I wish also to say a word or two about the principles of the Bill. We are told that the main Act of 1947 was not working very well. Of course, it had not been in operation so very long, and I think we might have given it rather longer before passing judgment on whether or not it was working well. But because it did not work well, we are reversing a process that was started by that Act of regaining for the community some of the value which the community itself created. That Act endeavoured to treat the people of this country with justice. It endeavoured to secure for the people of this country the values which they themselves were creating. This Bill reverses that process and says that the values that are created by the community as a result of community effort shall be the rewards of private people—and quite a small number of private individuals.

I noticed my hon. Friend the Member for South Ayrshire (Mr. Emrys Hughes) sitting here with a copy of "Our Noble Families," and I should like him to tell us how they acquired the land. These people are now to get the rewards of communal endeavour, in addition to the present ownership of the land itself. That seems to me to be quite wrong. It is a retrograde step—a step, of course, which is in accordance with other steps taken by the present Government to reward various vested interests which have supported them politically.

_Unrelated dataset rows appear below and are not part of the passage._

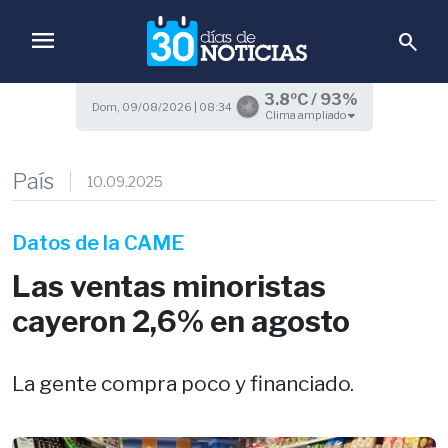
menu
search
3.8ºC / 93%
Dom, 09/08/2026 | 08:34
Clima ampliado
País
10.09.2025
Datos de la CAME
Las ventas minoristas
cayeron 2,6% en agosto
La gente compra poco y financiado.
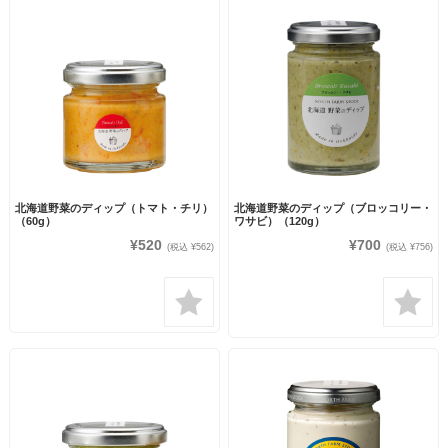
北海道野菜のディップ（トマト・チリ）
北海道野菜のディップ（ブロッコリー・
（60g）
ワサビ）（120g）
¥520
¥700
(税込 ¥562)
(税込 ¥756)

This rewarding of landowners is a matter of political expediency. The Government have already rewarded other sections of the community. Now it is the turn of the landowners.

This Bill, as has already been indicated, is exceedingly complex. Most of us who have sat through the proceedings on the Bill and have tried to understand it still have not got a very clear picture of what it means. In fact, while listening to the Government speakers, I was convinced that they did not know what this Bill means, and by the number of notes which had to pass between the Front Bench and the Officials' Box and the meticulous care with which they were read, I am convinced that that is true.

This Bill creates a lot of work for a lot of people—legal gentlemen, planning officers, clerks and so on—and it seems to me to be quite wrong, since this country can only be saved by increasing its productivity, that we should take from the productive field people to do this type of work. I suggest seriously to the Government that if they really wish to avoid all this complex legislation, which requires for its enactment the labours of thousands of people all over the country, the best thing to do would be to nationalise the land and give it to the people to whom it really belongs.

Question put, and agreed to.

Bill accordingly read the Third time, and passed.